# Instructions to follow
Gather every line below that contains the word "Example", and copy each of those lines in full.

# Data for this exercise
## START

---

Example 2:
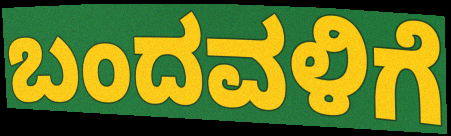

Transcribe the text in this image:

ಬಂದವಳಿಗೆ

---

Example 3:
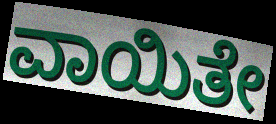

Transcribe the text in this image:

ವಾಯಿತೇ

## END
## START

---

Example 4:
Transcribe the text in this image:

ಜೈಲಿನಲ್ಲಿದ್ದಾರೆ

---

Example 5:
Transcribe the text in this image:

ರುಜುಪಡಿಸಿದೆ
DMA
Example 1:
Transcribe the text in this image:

## END

# Reply to the exercise
Example 2:
Example 3:
Example 4:
Example 5:
Example 1:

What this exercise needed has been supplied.